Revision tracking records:
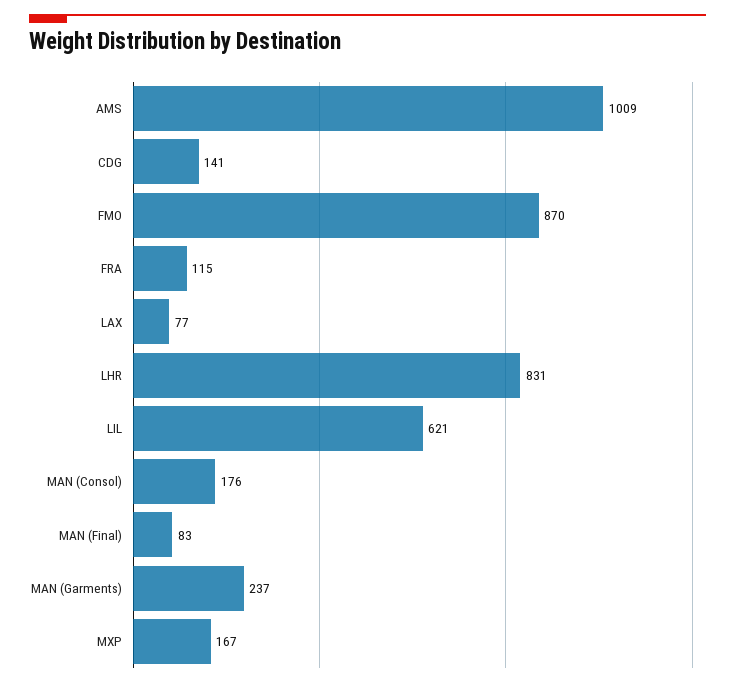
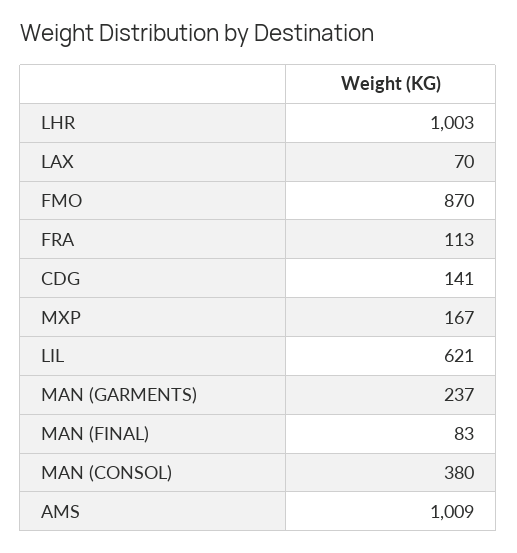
  {
    "AMS": 1009,
    "CDG": 141,
    "FMO": 870,
-   "FRA": 115,
+   "FRA": 113,
-   "LAX": 77,
+   "LAX": 70,
-   "LHR": 831,
+   "LHR": 1003,
    "LIL": 621,
-   "MAN (Consol)": 176,
+   "MAN (Consol)": 380,
    "MAN (Final)": 83,
    "MAN (Garments)": 237,
    "MXP": 167
  }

- [Instruction] Skip the pictures and print each record exactly as it stands.

- [Exercise answer]
  {
    "AMS": 1009,
    "CDG": 141,
    "FMO": 870,
-   "FRA": 115,
+   "FRA": 113,
-   "LAX": 77,
+   "LAX": 70,
-   "LHR": 831,
+   "LHR": 1003,
    "LIL": 621,
-   "MAN (Consol)": 176,
+   "MAN (Consol)": 380,
    "MAN (Final)": 83,
    "MAN (Garments)": 237,
    "MXP": 167
  }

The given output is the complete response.